I do not know if the cemetery is still accepting reservations, as it were. But we saw one tombstone which is reserved for two people. One was born in 1923 and died in 2002. The other was born in 1920 and has not yet arrived at his final resting place.

At the center of the cemetery is a hill, and upon the hill is a tower. No one is buried there. You can go up to the top and look out over the landscape. There are 95 steps in the tower (which is spelled "ninty-five" on the informational placard) and when you get up to the top of the stairwell the walls of the tower curve inwards over your head.

I find cemeteries to be very peaceful places. There is no rational reason for it, but irrationally speaking, it's enough to make me wonder if death is not what we suppose it to be.

Friday, May 02, 2008

All Fantasy is Urban Fantasy (Charles Williams)

Okay, I don't really believe that all fantasy is urban fantasy. But I do believe that the genre we now call fantasy is about ordinary life, ordinary people, crossing over into "the other world," or about the other world (or its inhabitants) coming here. As Tolkien put it, "Fairy-Stories" are not about fairies, but about the land of Faerie, and our fascination with extraordinary worlds.

Most fairy tales start off as "an ordinary day when something strange happened," such as meeting a talking animal in the woods.

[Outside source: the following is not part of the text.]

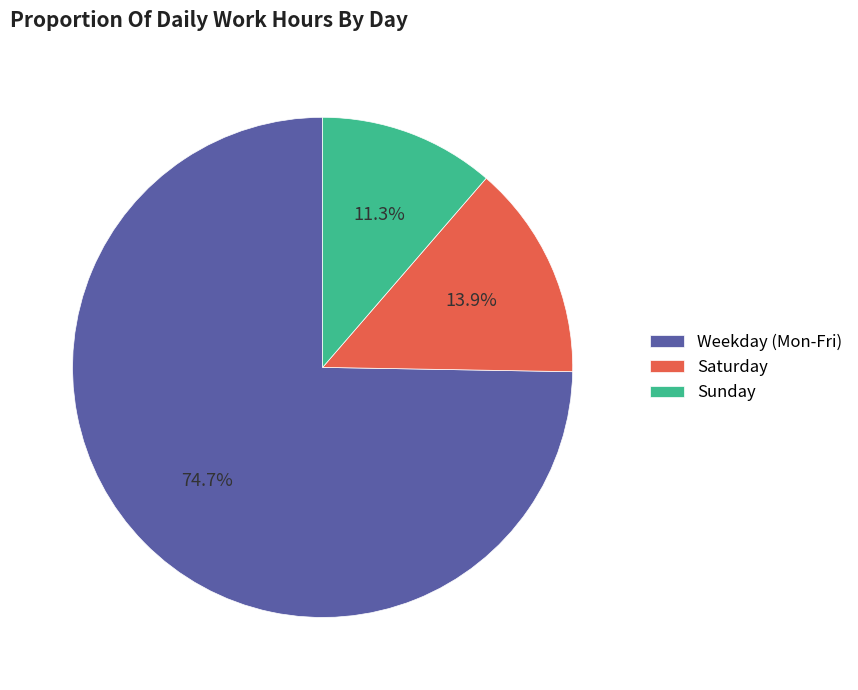

What percentage do Weekday (Mon-Fri) and Saturday together represent?

88.7%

That was back when woods, and animals, were part of everyday life for most people.

Now, in modern times, ordinary life for many people is urban, and so urban fantasy came into being. I gather that the term was first used in the 1980s, but one suspects that urban fantasy is probably as old as the urbs themselves, and certainly examples of it can be found throughout the late 19th and early 20th century.

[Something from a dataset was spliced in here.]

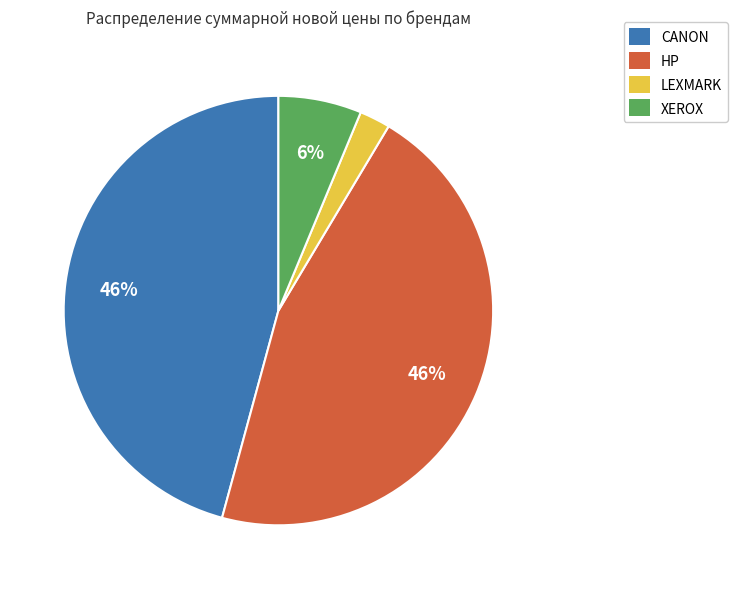

Combined, do LEXMARK and CANON account for over 50%?

No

One of my favorite writers of premodern urban fantasy is Charles Williams. He seems to be forgotten today, which is a shame, but during his lifetime he was extremely popular. Tolkien and C.S. Lewis were friends of his -- in fact, he was a well-known writer while they were still bumbling about at Oxford.

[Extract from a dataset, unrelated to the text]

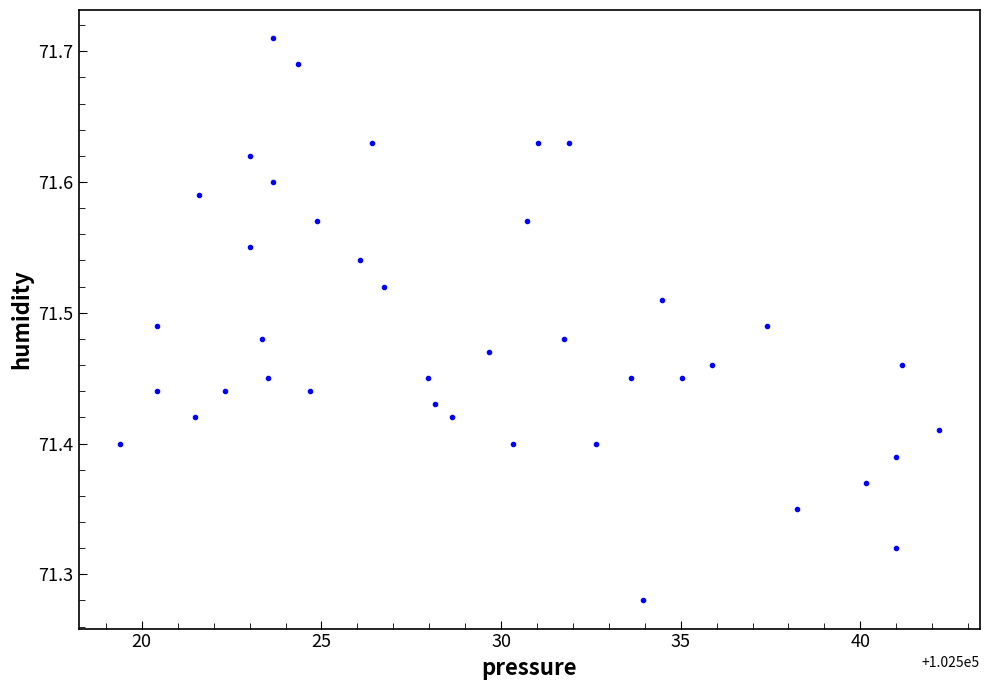

What is the range of Y values (max minus min)?

0.4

The first book of his that I read was All Hallows' Eve. It may be the most popular, because it's the only one that I've ever seen in two different editions. After reading a friend's copy, I saw this and two other books by Williams in a bookstore and bought all three without even glancing at the two I didn't know. I was sure they would be good, and they are, but I also think I was lucky because I've read part of another that I didn't like as much.

These are the books of his that I know best:
  • All Hallows' Eve. This book was written during World War II, and set in London just after the end of the war. (Sadly, Williams died in 1945.) The two main characters are a young woman who discovers that she is a ghost, but still has some influence on the living world; and an ambitious man who has strange magic powers.
  • Many Dimensions. First published in 1931, this book is still topical in a way, because it deals with a conflict between the Muslim world and the West. Except in this case the treasured possession is not oil, but the Stone of Solomon. An unscrupulous Englishman steals it, and then finds out that not only can it grant practically any wish, but if you cut a piece off, the original stone gets no smaller, and the new piece has all the powers of the original. Meanwhile, the Muslims who had been guarding it (and not daring to use it) naturally want it back . . . but the English government is not inclined to let them have it. An English Chief Justice who takes his job title seriously also gets involved.
  • The Greater Trumps. This one might be my favorite. It's about the Tarot -- specifically, about a deck of Tarot cards which is supposed to be the very first Tarot, and therefore to have special powers. It's come into the possession of a man who knows nothing about the occult and doesn't want to know. But other people feel differently. (As you can see, the theme of these two novels is rather similar. But I tend to prefer the Tarot imagery.)
Aside from the magical elements, what makes these books fun to read is the sheer ordinariness of most of the characters. Like I was saying, that's what fantasy is all about, stirring magic into ordinary life. Some of us never get tired of it.